No, paulz; dates do not have zero (as sft42 said, the modern reckoning of historical dates is that 1BC was followed immediately by 1AD, and there was no year 0) but ages do. Similarly, the millenium started on 1st January 2001 - not on the 0th of January (January being the 1st month of the year, not the 0th). When a baby is born, it is zero years old but it is already in the first year of its life. Just as it takes the baby a whole year to reach its first birthday, it takes a century a whole hundred years before it finishes. So the first century started with 1AD and took 100 years (not 99 years) to finish with 100AD.

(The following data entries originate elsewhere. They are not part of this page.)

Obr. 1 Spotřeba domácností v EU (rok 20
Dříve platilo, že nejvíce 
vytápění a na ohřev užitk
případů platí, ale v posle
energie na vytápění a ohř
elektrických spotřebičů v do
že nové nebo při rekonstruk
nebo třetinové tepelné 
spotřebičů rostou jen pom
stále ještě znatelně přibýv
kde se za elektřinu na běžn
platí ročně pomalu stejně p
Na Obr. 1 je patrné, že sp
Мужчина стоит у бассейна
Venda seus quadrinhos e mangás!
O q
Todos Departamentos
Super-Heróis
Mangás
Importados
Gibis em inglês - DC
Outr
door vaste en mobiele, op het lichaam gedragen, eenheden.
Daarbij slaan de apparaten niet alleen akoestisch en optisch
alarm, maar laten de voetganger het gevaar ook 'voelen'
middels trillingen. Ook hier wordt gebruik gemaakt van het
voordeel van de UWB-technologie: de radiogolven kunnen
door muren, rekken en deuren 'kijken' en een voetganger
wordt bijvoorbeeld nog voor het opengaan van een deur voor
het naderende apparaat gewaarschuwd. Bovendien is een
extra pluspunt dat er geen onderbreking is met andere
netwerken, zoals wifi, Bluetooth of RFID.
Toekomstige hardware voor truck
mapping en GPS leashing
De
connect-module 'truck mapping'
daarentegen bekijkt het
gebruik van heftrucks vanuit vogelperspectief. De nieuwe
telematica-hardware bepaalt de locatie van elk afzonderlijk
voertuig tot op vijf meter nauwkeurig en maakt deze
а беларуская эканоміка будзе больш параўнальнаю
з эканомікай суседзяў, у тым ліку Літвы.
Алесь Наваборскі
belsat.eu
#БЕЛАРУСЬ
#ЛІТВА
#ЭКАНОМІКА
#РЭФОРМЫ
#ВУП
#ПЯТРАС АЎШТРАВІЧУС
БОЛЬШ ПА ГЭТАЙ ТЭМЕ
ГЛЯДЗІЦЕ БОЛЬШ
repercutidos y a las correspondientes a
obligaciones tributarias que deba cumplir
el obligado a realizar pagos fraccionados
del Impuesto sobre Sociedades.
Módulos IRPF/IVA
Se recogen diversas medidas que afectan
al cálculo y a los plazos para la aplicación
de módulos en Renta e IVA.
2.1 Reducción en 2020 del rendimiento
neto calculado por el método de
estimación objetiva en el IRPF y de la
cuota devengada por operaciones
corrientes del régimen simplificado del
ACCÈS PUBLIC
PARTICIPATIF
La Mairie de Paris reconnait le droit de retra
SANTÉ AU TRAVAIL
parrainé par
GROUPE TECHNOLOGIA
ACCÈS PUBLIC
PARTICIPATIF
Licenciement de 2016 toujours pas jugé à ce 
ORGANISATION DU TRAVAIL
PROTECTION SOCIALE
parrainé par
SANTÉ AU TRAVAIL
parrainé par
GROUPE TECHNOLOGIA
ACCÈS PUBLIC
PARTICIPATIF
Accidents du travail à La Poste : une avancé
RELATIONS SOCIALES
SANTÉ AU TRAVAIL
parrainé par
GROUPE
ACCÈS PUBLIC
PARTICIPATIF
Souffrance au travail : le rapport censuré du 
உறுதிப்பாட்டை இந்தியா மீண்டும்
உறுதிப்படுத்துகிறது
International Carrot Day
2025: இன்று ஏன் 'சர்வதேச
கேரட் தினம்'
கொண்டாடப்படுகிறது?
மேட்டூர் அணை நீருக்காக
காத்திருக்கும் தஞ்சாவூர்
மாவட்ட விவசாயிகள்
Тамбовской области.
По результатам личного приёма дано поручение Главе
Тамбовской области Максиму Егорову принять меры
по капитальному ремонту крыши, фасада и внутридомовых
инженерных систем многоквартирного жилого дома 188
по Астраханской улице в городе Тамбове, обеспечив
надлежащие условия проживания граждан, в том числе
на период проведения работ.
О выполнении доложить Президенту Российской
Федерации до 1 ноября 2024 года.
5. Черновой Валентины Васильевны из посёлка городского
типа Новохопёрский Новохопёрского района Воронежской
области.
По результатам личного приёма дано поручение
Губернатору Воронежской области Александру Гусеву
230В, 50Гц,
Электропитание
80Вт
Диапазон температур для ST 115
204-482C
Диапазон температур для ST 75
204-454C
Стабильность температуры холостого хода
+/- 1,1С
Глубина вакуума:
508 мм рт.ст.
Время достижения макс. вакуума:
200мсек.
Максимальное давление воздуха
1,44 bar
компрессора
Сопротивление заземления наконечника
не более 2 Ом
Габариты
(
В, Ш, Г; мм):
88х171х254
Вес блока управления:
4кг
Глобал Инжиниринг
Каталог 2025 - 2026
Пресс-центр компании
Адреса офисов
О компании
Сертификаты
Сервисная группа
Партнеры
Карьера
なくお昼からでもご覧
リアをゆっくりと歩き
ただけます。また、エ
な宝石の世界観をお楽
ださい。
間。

Bernardo - I'm not really that worried, we're all entitled to when we want to celebrate what. In any case it's a bit academic as both dates have passed and I won't be around to argue the point in 97 or 98 years from now!
Perhaps the easiest way of understanding this is to think of cricket. You don't applaud a batsman for his century when he's scored 99, but only when he's scored 100. Correspondingly, you don't celebrate someone's first birthday when they're born, but only when they're entering their second year; and you celebrate their 100th birthday when they're entering their 101st year. So why should we have celebrated the new Millennium after only 999 years of the old one? The fact is we were all mesmerised by the novelty of starting the number of the year with a 2 instead of a 1, and we celebrated that.
should've read 997/998 doh!
Glad to see so many people agree that the new millennium was celebrated early.